=== WORK TO BE COMPLETED ===
In the material below, find each line with the word "left" and copy it.

************

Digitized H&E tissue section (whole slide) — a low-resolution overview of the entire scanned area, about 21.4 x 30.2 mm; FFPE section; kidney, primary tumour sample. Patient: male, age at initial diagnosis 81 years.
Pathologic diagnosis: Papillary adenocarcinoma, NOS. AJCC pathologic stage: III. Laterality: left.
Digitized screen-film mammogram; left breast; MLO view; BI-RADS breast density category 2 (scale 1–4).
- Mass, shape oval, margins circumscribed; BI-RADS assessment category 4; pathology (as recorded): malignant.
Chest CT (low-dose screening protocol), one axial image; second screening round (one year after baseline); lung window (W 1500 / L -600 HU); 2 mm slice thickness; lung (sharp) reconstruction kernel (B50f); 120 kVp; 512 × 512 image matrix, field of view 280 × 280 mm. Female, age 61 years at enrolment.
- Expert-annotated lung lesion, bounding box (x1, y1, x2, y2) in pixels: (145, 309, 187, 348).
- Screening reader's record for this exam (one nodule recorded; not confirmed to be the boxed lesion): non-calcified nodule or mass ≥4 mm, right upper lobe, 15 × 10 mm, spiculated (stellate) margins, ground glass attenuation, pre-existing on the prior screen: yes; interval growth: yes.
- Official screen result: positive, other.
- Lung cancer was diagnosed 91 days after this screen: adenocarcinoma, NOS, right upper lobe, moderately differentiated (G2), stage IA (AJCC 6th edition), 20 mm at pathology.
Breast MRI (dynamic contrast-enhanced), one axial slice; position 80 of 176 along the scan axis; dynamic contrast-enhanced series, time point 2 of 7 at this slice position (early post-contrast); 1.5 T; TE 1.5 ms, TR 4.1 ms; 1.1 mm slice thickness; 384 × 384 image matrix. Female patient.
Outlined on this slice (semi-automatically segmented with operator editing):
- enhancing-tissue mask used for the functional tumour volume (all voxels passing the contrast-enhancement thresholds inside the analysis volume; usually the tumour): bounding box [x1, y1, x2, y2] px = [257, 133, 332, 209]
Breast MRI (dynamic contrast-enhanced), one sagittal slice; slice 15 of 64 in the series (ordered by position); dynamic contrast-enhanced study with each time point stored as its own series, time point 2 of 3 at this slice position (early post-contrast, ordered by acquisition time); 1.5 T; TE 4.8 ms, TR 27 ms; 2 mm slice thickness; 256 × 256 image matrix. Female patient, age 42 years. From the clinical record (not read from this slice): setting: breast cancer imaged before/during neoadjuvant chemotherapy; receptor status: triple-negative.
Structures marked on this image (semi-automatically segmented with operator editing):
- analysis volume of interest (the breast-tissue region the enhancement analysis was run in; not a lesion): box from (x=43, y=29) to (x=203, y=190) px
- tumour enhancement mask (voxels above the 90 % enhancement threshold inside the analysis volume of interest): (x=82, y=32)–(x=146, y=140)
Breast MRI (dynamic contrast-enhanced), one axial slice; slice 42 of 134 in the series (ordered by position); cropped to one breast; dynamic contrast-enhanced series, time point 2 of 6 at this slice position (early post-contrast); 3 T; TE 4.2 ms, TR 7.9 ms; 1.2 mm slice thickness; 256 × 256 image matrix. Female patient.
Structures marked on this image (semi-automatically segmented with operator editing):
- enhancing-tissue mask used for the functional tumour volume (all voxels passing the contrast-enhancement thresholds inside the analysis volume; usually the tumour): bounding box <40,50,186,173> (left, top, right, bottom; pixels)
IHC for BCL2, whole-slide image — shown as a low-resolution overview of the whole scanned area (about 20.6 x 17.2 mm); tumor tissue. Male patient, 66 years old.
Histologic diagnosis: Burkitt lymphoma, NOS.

************

=== EXPECTED OUTPUT ===
Pathologic diagnosis: Papillary adenocarcinoma, NOS. AJCC pathologic stage: III. Laterality: left.
Digitized screen-film mammogram; left breast; MLO view; BI-RADS breast density category 2 (scale 1–4).
- enhancing-tissue mask used for the functional tumour volume (all voxels passing the contrast-enhancement thresholds inside the analysis volume; usually the tumour): bounding box <40,50,186,173> (left, top, right, bottom; pixels)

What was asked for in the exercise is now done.